#### Exercise prompt:
Repeat every text line in the entries below word for word, leaving out the pictures.

[Dataset items]
>> START

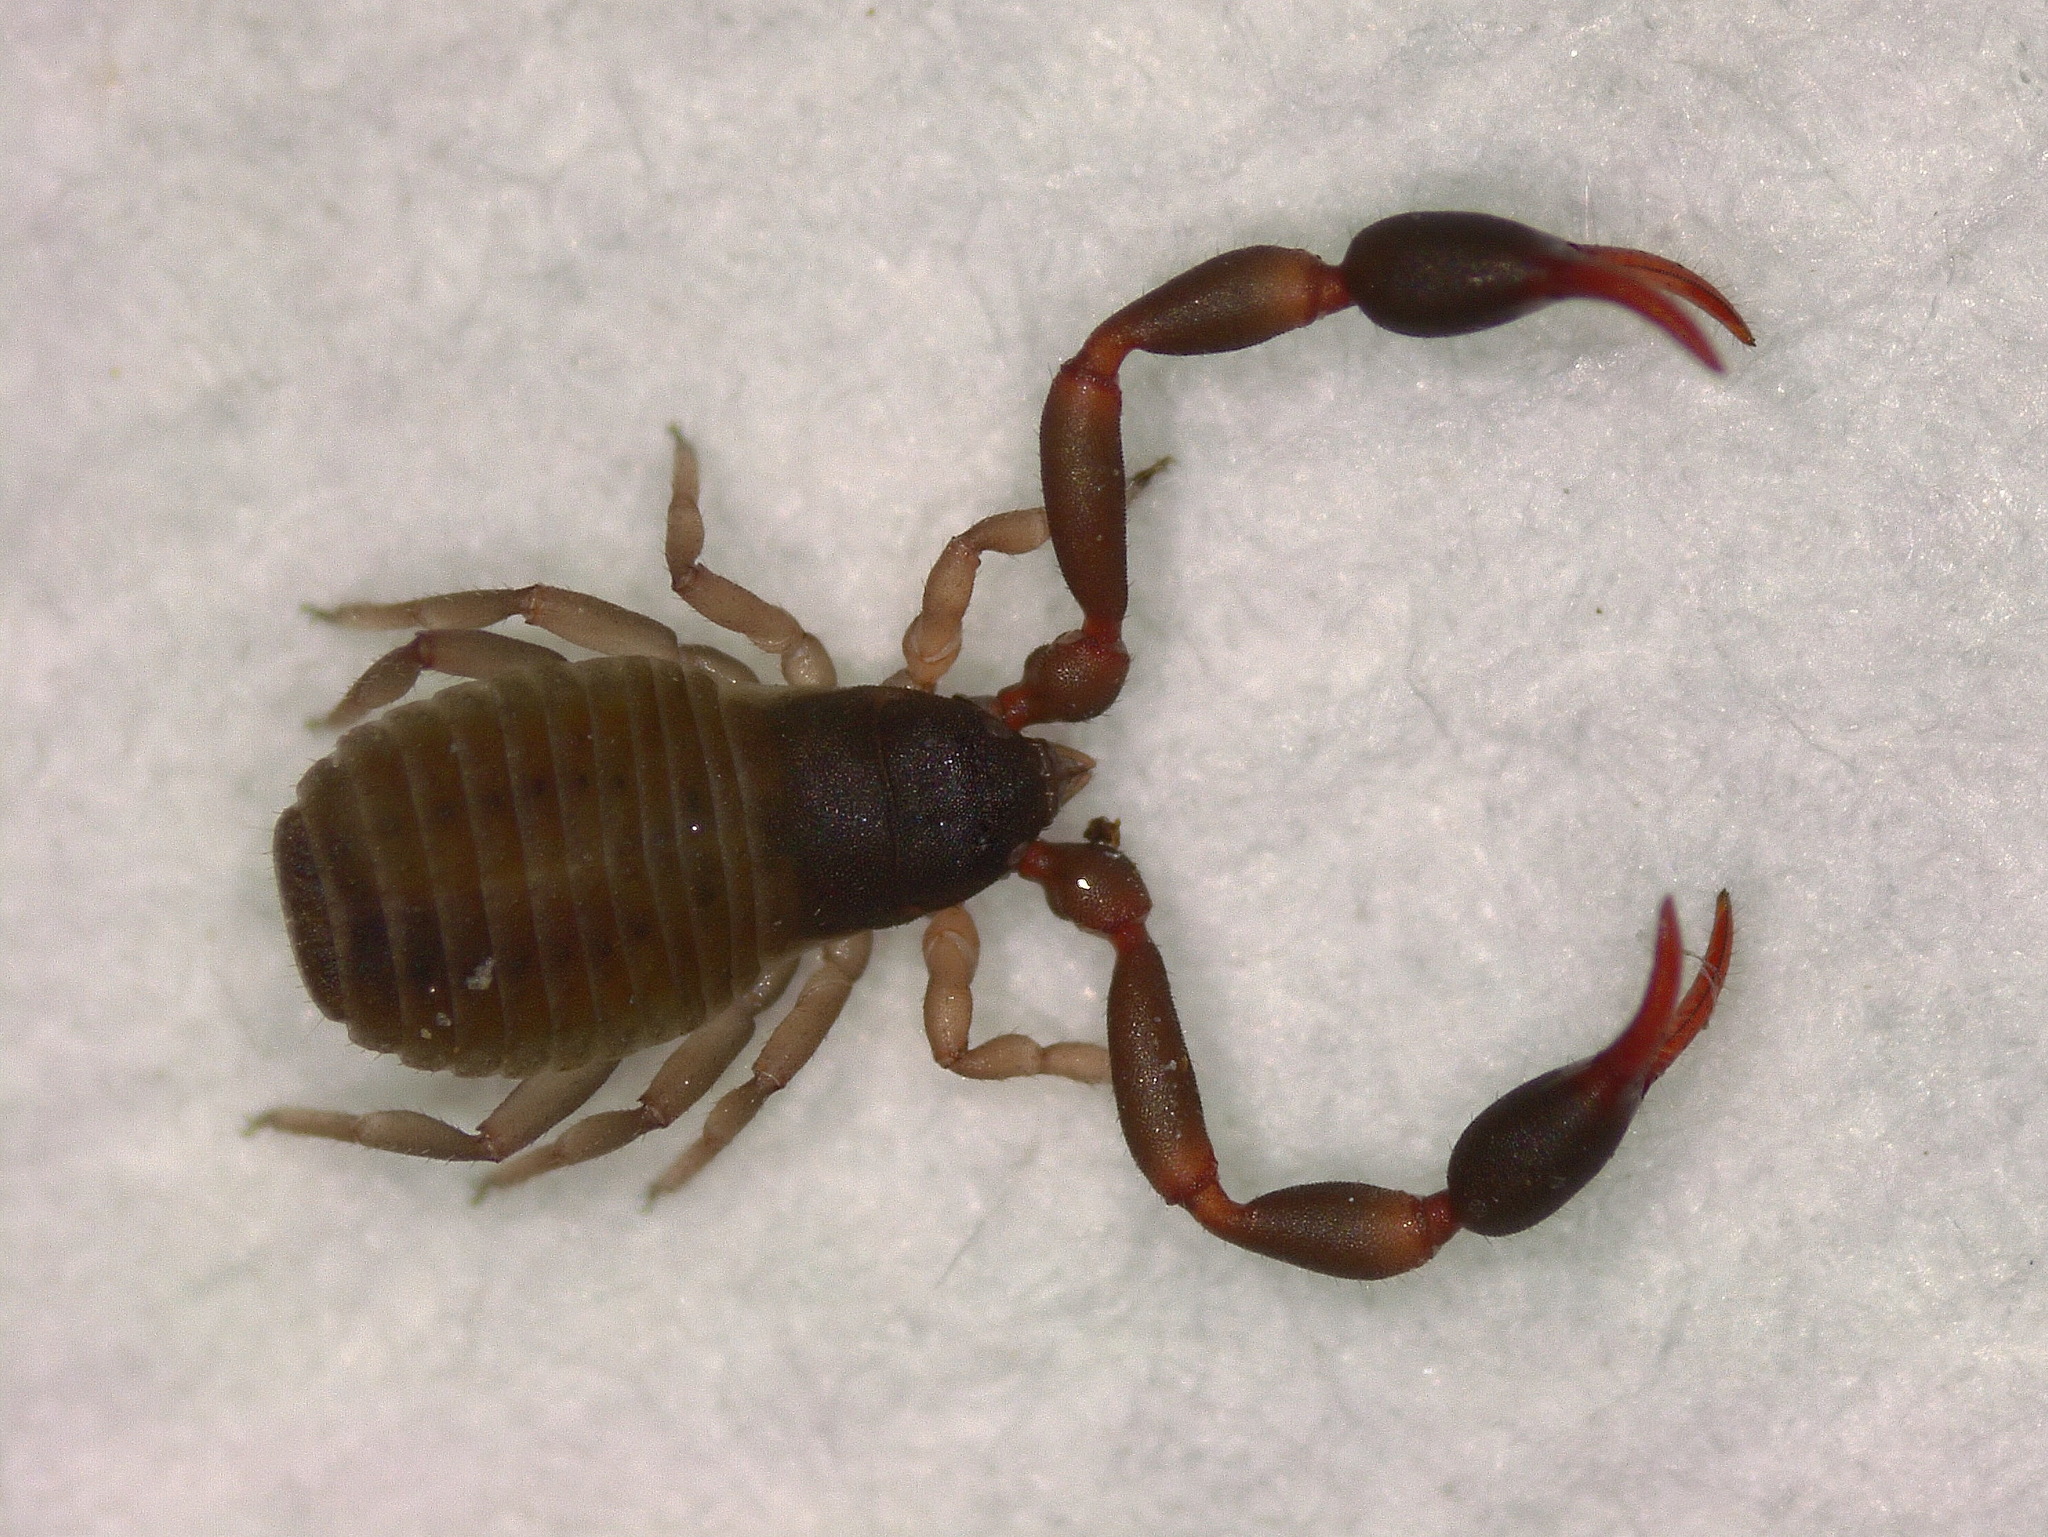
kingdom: Animalia
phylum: Arthropoda
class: Arachnida
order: Pseudoscorpiones
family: Cheliferidae
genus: Dactylochelifer
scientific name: Dactylochelifer latreillii
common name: Marram grass chelifer
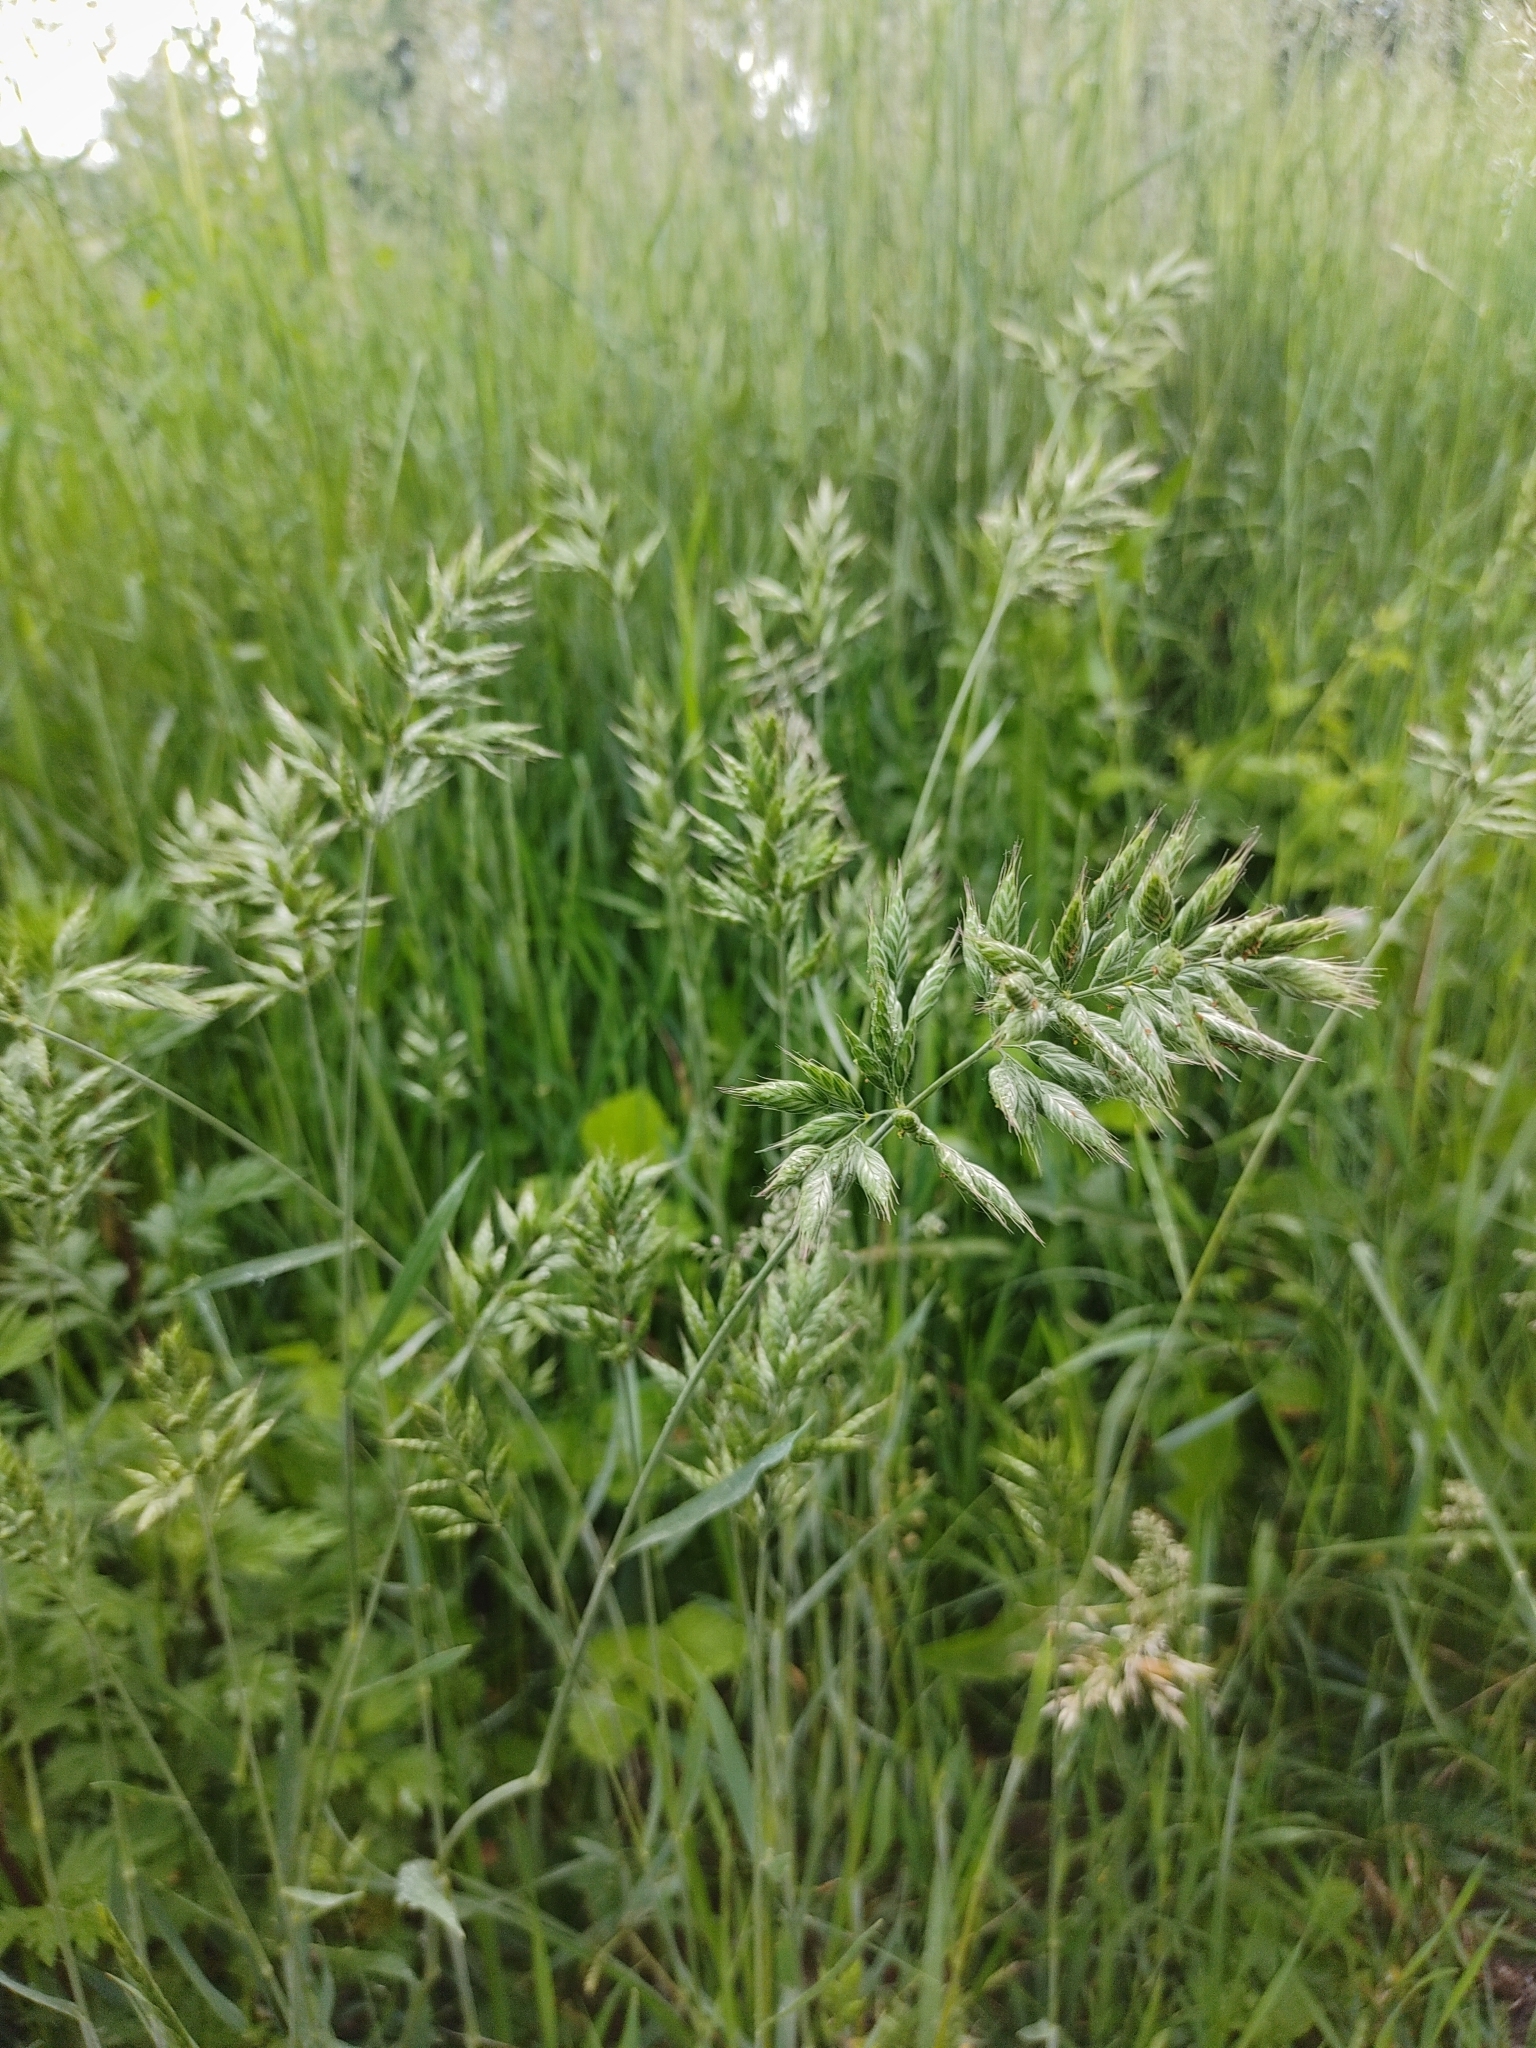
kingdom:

>> END

#### Solution to this task:
kingdom: Animalia
phylum: Arthropoda
class: Arachnida
order: Pseudoscorpiones
family: Cheliferidae
genus: Dactylochelifer
scientific name: Dactylochelifer latreillii
common name: Marram grass chelifer
kingdom:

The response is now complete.